Task prompt> Write out again, word for word, the lines below from the line that holds "## Defined in" through the line that holds "oomp_word: sunflower phone umbrella", omitting pictures.

(Supplied records begins)

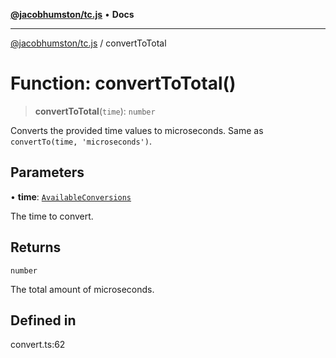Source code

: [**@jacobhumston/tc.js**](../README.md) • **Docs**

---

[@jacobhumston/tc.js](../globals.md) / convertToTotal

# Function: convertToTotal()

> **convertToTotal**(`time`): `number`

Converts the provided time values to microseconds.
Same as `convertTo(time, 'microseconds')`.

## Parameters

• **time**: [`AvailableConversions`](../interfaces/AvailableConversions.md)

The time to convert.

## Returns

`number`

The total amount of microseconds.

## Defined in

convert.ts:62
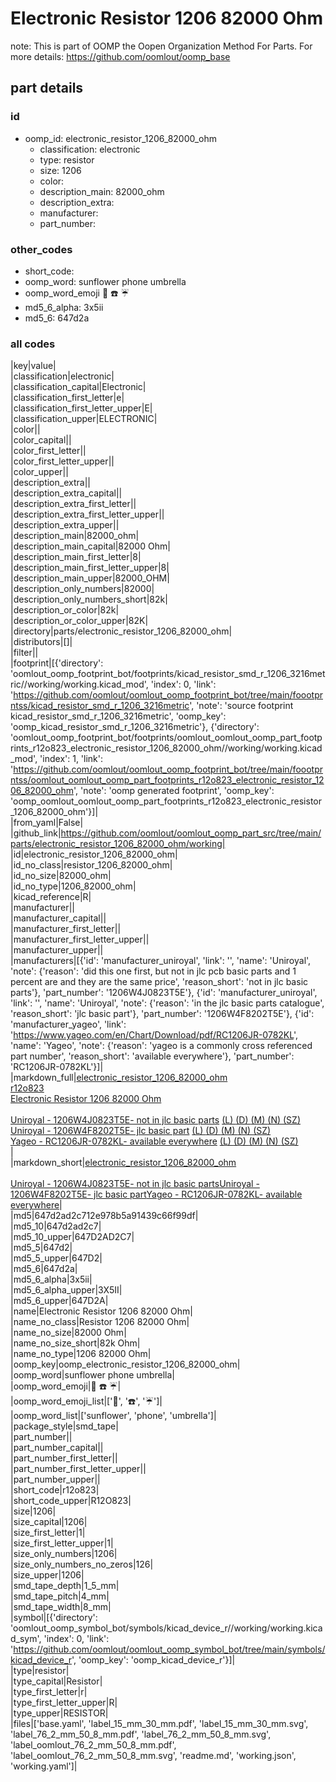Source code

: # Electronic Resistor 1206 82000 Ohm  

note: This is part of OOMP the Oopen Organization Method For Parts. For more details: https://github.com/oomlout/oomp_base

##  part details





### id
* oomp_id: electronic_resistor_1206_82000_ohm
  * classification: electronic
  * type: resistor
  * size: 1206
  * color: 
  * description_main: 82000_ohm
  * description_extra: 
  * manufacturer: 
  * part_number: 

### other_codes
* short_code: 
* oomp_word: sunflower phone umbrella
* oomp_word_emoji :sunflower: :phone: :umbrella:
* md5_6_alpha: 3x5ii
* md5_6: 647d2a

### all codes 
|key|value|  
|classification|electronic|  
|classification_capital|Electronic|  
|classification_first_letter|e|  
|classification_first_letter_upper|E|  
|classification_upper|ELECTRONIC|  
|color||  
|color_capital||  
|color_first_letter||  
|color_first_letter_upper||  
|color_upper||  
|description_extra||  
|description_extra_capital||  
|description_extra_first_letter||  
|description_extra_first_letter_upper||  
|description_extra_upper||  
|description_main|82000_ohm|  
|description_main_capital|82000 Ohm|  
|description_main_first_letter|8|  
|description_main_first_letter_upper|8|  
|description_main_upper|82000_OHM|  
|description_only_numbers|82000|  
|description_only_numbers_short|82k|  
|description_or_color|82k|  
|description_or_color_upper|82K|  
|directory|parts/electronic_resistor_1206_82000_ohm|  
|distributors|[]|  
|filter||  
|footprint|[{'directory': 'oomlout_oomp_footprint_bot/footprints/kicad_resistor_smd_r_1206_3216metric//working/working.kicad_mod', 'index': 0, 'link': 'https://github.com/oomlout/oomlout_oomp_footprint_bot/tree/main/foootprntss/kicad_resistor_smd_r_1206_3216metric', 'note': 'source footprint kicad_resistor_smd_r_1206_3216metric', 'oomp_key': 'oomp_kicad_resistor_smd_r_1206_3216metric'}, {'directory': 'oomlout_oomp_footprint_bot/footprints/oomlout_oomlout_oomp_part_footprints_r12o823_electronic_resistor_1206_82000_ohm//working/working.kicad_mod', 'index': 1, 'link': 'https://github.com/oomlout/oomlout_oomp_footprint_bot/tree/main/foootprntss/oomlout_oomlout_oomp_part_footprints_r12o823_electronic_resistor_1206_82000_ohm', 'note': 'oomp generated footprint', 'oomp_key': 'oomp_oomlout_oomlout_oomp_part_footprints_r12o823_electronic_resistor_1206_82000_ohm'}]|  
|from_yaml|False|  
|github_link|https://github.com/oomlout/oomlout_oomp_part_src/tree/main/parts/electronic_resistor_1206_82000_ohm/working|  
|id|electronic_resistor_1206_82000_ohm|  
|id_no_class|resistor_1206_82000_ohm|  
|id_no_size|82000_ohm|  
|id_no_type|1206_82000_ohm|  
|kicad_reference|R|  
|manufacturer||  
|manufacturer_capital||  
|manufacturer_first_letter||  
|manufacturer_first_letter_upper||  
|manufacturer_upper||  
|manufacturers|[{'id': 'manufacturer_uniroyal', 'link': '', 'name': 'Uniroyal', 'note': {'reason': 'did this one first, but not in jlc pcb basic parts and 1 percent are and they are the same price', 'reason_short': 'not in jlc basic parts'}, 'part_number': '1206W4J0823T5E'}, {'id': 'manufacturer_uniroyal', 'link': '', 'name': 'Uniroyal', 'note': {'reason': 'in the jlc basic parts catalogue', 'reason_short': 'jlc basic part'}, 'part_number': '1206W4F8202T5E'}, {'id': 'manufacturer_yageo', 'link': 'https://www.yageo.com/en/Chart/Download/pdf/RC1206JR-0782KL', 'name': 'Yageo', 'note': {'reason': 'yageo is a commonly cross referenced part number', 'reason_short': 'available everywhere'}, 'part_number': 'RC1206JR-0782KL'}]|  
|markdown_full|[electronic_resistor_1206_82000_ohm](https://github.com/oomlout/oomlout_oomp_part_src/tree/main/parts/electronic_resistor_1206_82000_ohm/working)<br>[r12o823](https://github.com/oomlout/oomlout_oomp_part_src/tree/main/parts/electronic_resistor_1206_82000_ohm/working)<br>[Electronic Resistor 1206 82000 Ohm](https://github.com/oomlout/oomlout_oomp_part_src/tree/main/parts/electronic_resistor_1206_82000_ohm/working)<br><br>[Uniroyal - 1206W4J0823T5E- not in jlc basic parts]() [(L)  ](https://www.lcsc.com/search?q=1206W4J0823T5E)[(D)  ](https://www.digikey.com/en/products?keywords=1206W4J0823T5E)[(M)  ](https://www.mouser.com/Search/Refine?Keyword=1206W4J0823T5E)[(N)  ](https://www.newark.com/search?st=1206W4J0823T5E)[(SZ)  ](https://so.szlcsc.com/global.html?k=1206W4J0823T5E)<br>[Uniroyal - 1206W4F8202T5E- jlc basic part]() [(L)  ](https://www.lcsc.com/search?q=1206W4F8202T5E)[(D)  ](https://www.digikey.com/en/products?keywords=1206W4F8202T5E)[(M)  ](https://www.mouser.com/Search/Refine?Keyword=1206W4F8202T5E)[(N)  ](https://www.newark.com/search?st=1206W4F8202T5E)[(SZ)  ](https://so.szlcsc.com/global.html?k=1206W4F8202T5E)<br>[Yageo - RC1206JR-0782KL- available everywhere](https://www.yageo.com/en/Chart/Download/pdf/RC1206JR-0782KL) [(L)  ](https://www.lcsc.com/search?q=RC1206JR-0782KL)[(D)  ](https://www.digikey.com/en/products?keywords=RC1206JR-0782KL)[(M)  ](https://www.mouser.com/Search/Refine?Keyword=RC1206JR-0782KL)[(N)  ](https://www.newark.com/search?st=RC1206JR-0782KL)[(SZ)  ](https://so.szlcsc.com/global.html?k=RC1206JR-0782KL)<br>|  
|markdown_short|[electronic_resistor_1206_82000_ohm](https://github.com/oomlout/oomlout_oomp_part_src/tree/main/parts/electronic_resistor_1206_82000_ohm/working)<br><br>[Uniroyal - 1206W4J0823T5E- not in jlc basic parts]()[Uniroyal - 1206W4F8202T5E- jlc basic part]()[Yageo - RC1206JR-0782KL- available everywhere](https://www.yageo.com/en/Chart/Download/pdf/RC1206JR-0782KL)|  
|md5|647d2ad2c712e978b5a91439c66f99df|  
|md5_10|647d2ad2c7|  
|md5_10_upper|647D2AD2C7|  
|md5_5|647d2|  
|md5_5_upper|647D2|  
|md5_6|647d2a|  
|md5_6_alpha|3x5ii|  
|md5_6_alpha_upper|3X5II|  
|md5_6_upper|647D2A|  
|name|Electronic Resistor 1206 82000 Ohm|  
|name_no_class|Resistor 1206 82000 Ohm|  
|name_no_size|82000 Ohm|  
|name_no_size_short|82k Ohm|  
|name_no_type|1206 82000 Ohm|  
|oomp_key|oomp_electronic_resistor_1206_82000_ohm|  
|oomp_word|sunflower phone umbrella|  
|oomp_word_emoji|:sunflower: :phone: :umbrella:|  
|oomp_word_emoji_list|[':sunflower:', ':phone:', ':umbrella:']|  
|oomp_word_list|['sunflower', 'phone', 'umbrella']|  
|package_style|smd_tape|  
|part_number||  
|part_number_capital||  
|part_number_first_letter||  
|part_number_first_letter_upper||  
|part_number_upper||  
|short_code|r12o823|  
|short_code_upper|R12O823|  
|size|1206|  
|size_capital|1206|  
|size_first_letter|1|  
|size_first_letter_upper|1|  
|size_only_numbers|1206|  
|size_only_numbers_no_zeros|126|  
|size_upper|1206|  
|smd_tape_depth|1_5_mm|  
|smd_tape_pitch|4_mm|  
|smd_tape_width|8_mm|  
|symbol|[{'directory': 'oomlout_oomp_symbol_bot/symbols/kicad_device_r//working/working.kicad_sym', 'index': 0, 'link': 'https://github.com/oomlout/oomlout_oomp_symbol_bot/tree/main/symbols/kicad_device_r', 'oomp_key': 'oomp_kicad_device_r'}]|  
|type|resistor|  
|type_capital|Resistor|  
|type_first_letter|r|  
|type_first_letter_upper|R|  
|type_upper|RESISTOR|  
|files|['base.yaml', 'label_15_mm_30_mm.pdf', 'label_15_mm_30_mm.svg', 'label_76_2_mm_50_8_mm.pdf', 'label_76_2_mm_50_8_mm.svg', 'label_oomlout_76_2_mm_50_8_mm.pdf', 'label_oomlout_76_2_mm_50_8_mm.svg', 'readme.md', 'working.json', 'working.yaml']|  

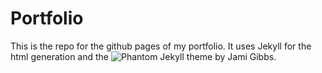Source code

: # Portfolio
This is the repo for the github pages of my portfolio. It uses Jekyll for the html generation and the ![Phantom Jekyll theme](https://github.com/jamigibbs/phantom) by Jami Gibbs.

(Supplied records ends)
(Supplied records begins)

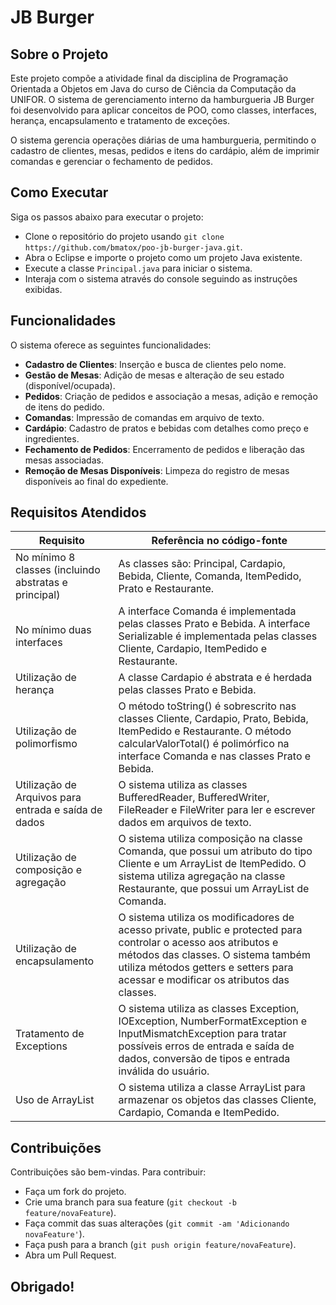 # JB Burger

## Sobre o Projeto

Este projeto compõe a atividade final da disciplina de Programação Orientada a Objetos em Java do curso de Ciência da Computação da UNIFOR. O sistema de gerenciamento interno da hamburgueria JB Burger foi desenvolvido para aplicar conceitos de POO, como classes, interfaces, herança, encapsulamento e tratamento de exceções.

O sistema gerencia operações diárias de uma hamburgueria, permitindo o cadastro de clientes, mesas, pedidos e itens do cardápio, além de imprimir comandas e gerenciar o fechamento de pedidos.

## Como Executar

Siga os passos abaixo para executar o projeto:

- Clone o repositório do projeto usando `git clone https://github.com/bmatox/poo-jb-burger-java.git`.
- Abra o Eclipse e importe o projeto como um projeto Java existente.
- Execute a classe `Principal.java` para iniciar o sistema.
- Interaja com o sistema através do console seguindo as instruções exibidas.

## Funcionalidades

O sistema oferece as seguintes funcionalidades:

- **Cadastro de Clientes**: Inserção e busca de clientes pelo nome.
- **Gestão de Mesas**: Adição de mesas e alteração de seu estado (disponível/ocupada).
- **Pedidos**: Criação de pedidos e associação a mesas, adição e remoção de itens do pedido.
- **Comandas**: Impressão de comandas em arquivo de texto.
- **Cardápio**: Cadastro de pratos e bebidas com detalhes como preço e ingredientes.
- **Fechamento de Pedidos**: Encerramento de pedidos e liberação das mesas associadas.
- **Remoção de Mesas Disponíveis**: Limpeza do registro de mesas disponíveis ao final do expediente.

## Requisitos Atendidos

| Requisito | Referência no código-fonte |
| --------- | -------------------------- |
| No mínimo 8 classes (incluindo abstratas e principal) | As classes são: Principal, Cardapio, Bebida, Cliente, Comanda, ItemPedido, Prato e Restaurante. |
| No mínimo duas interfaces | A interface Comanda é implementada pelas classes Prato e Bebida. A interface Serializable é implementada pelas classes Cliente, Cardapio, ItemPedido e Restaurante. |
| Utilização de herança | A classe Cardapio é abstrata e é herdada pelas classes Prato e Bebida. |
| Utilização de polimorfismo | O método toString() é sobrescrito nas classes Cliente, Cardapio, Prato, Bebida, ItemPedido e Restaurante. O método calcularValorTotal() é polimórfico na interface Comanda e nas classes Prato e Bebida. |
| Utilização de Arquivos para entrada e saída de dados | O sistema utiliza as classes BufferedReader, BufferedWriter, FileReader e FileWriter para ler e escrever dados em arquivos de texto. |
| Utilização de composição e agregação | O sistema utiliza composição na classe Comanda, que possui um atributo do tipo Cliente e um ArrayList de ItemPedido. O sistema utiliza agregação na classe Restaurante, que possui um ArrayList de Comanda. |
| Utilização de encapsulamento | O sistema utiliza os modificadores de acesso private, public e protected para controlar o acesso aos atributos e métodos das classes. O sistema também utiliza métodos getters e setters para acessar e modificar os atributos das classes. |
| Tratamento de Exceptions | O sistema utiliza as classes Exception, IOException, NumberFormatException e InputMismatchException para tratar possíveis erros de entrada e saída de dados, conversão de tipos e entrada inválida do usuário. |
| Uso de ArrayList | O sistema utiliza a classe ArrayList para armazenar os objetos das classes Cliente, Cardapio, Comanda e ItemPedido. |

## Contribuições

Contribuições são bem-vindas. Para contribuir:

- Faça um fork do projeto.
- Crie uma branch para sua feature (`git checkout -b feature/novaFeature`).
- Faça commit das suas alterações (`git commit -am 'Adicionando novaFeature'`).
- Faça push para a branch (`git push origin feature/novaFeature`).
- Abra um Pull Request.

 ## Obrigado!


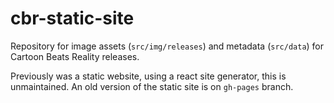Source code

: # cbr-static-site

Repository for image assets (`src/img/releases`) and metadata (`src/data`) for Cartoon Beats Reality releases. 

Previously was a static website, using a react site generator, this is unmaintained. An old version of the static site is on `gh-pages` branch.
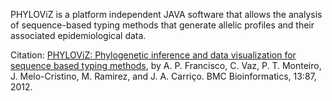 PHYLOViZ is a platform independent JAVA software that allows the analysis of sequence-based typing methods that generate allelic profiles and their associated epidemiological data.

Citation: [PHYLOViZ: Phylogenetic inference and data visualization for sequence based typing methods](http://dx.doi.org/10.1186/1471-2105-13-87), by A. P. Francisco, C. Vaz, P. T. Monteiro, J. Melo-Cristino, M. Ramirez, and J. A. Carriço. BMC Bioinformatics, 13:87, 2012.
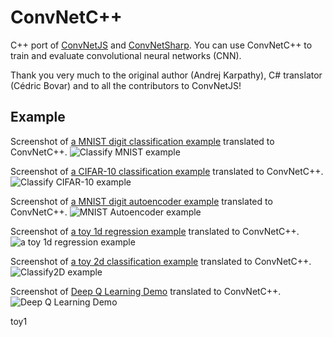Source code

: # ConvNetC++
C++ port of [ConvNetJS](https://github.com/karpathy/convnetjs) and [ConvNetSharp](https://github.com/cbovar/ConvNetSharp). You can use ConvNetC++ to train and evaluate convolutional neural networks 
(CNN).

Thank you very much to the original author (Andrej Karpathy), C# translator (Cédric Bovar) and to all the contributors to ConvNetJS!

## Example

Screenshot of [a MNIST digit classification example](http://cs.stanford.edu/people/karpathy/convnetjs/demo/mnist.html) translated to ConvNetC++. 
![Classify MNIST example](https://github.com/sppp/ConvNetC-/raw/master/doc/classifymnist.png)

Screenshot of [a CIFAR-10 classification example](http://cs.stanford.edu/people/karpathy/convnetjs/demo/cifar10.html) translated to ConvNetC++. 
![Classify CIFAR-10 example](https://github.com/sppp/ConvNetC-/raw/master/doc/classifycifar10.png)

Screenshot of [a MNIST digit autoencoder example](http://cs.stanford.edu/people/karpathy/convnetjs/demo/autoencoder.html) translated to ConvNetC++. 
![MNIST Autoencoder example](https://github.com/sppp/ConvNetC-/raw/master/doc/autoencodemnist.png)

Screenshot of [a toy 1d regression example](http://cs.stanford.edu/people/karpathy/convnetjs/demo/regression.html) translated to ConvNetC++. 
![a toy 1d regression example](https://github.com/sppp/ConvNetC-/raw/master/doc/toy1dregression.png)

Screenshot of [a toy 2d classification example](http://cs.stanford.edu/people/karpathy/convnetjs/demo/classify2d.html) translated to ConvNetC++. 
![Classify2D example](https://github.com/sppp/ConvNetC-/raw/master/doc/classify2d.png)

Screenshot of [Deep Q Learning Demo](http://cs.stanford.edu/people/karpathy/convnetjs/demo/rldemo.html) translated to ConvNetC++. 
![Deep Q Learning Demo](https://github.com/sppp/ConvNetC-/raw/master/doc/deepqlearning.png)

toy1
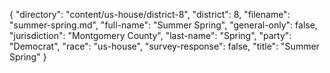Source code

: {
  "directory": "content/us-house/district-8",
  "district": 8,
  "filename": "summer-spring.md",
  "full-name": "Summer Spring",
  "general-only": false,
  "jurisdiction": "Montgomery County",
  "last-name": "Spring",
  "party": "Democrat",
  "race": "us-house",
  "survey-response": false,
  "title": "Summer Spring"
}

(Supplied records ends)

Result of the exercise>
## Defined in

convert.ts:62
Source code

: # Electronic Resistor 1206 82000 Ohm  

note: This is part of OOMP the Oopen Organization Method For Parts. For more details: https://github.com/oomlout/oomp_base

##  part details





### id
* oomp_id: electronic_resistor_1206_82000_ohm
  * classification: electronic
  * type: resistor
  * size: 1206
  * color: 
  * description_main: 82000_ohm
  * description_extra: 
  * manufacturer: 
  * part_number: 

### other_codes
* short_code: 
* oomp_word: sunflower phone umbrella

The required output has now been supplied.